As many cities move toward more bike-friendly infrastructure, including our own, let’s take a trip back to the bicycle craze of the 1890s through this March 23, 1896 Times-Picayune article. Through the hilarious language of this piece, we get a glimpse into New Orleans’ troublesome roads (some things never change!) as well as the changes in women’s attire (and women’s rights) the bicycle helped facilitate:

“‘Fellow cyclers,’ said the young man of the Southern Wheelmen who makes his long-distance runs awheel regularly, ‘when you want to make a day of it it is an easy thing to do. Get out your wheel, dust it up, and then get on your togs. Oil the bearings, graphite the chain and tighten the machine all around. Now while you tighten the machine up you want to loosen yourself. Get on some old garments that are soft and hang loosely, shoes that are comfortable, and then get out and hunt up the fellow who is going with you….

‘About the roads, oh, yes, well, if you read in the papers some time ago that the commissioner of public works intended to furnish shells for the piece of road on bayou St. John [sic]…you were mistaken if you thought they were to be placed decently. I’m just telling you that great big oyster shells are scattered all over this piece of road; some of them in holes, some in the gutter and the most of them any place but where they would do good.…

‘You can’t imagine the number of young ladies that are riding now.…take yourself to a designated spot, like the parks and the lake ends, and there you find them in bundles, in all kinds of wrappers. Didn’t see a single bloomer girl. No use talking, the short skirt will hold its own here, and it’s all right as far as I’m concerned, but I don’t want to getup for a long distance ride with a girl who wears one of those skirts with plenty of material in it. It would just be a day of high wind, and it would be straight at her all the way home. You know what that means.'” [1]

Ladies “in bundles”?! In “all kinds of wrappers”?! Were they pieces of candy?? Without knowing much about the intersection between bicycles and women’s rights in the late nineteenth century, I did notice the charged language this guy used in his descriptions of women’s attire—which sent me down an internet rabbit hole to say the least. But just imagine it! Ladies in outfits like these whizzing along the bayou’s banks!
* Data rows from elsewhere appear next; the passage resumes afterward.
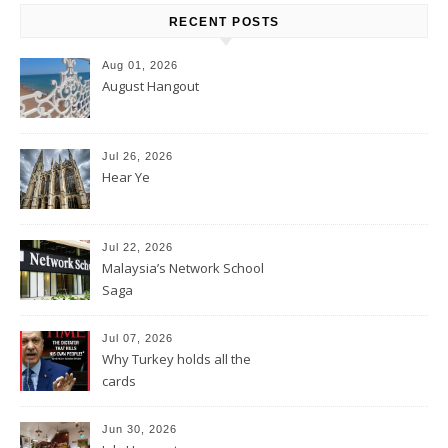
RECENT POSTS
Aug 01, 2026
August Hangout
Jul 26, 2026
Hear Ye
Jul 22, 2026
Malaysia’s Network School
Saga
Jul 07, 2026
Why Turkey holds all the
cards
Jun 30, 2026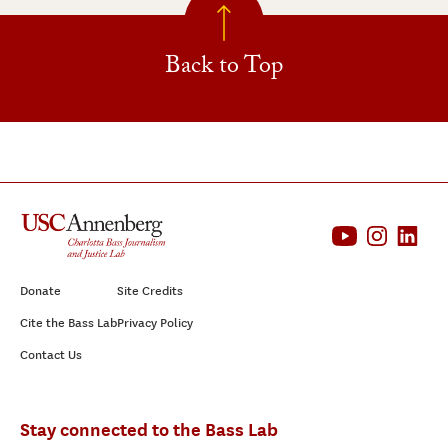
Back to Top
Donate
Site Credits
Cite the Bass Lab
Privacy Policy
Contact Us
Stay connected to the Bass Lab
Georges Montorgueil, 1857-1933 (creator) Henry Somm, 1844-1907 (illustrator)

For more on the bicycle’s role in the women’s movement, check out this very detailed write-up. And then put on your bloomers, “loosen yourself,” and take a cruise along the shell roads!

1. “Cyclers Who Ride To Any Old Place May Find Many a Pleasant City Path to.” Times-Picayune 23 Mar. 1896: 8. NewsBank. Web. 9 Aug. 2016.